(Stored items)
§

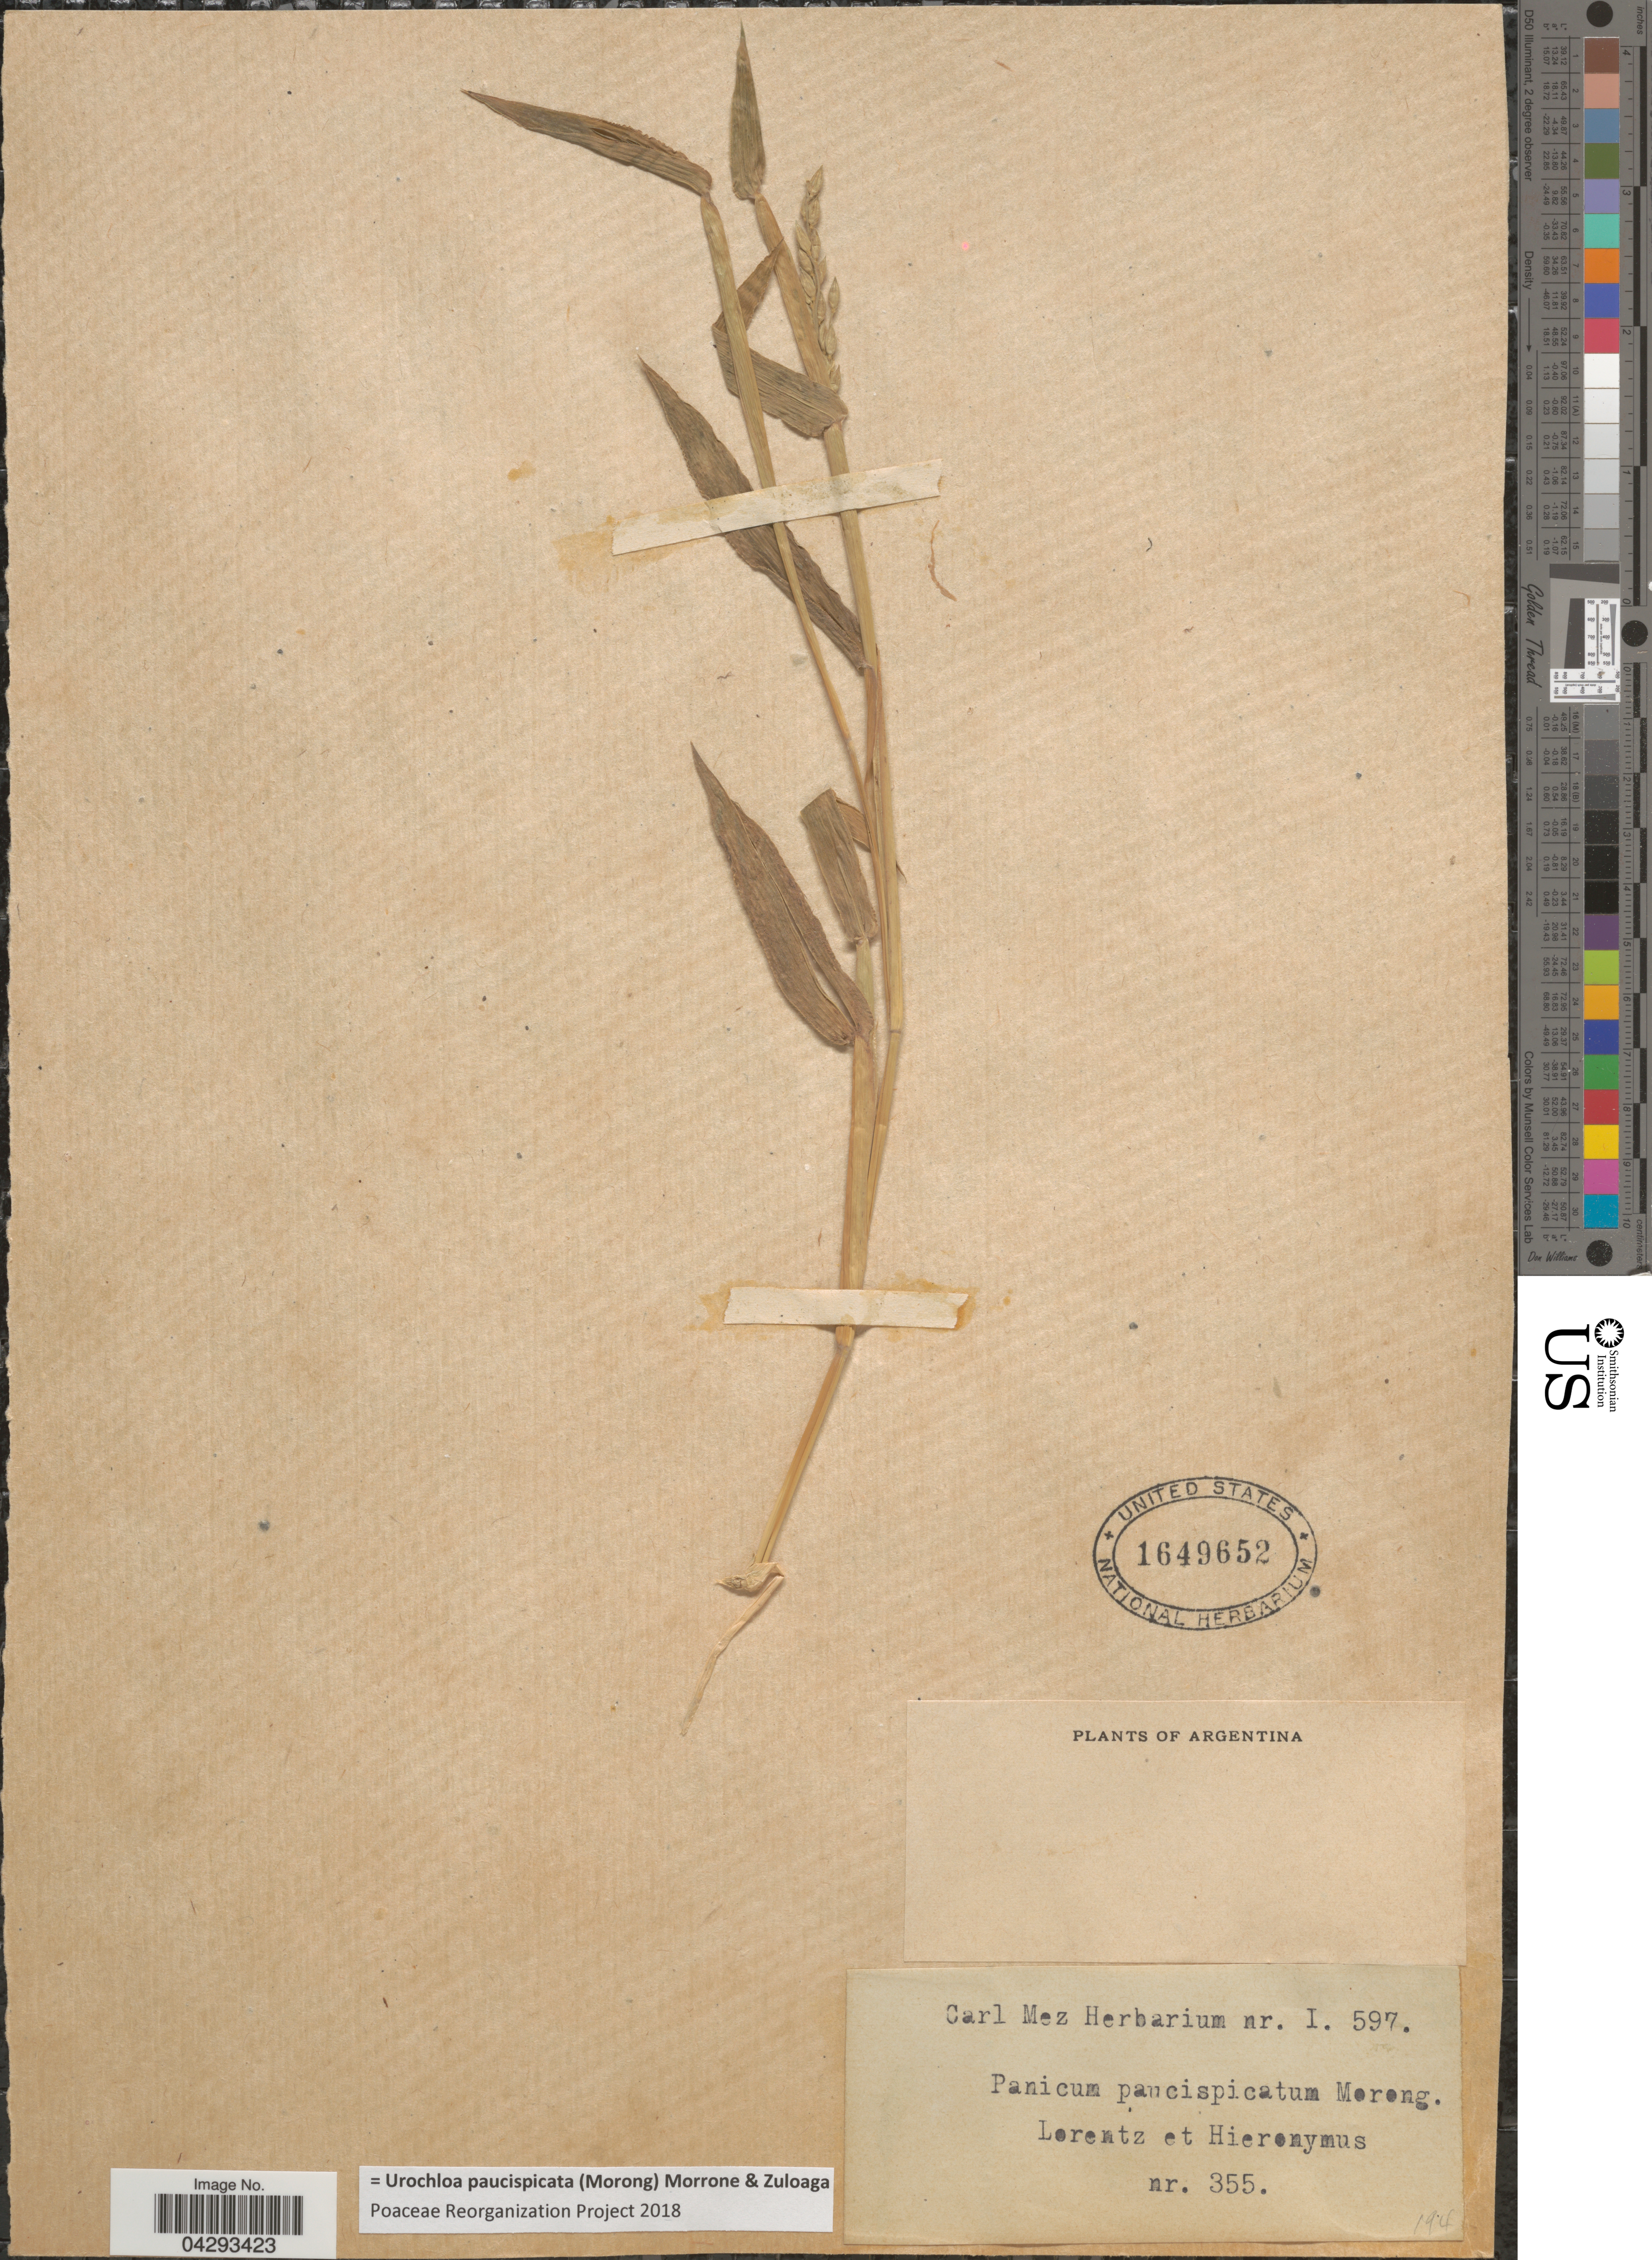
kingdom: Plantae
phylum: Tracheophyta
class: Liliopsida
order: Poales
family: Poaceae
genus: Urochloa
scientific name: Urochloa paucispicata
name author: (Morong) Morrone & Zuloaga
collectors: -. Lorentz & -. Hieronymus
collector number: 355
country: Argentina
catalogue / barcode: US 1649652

§

_STATED TASK:_ Rewrite the stretch of the records from the line containing "name author: (Morong) Morrone & Zuloaga" through the end of the records as a two-column CSV with the columns field and value, with one row per line. Put each entry in its own quoted field and change any line breaks to spaces.

_OUTPUT OF THE TASK:_
field,value
"name author:","(Morong) Morrone & Zuloaga"
"collectors:","-. Lorentz & -. Hieronymus"
"collector number:","355"
"country:","Argentina"
"catalogue / barcode:","US 1649652"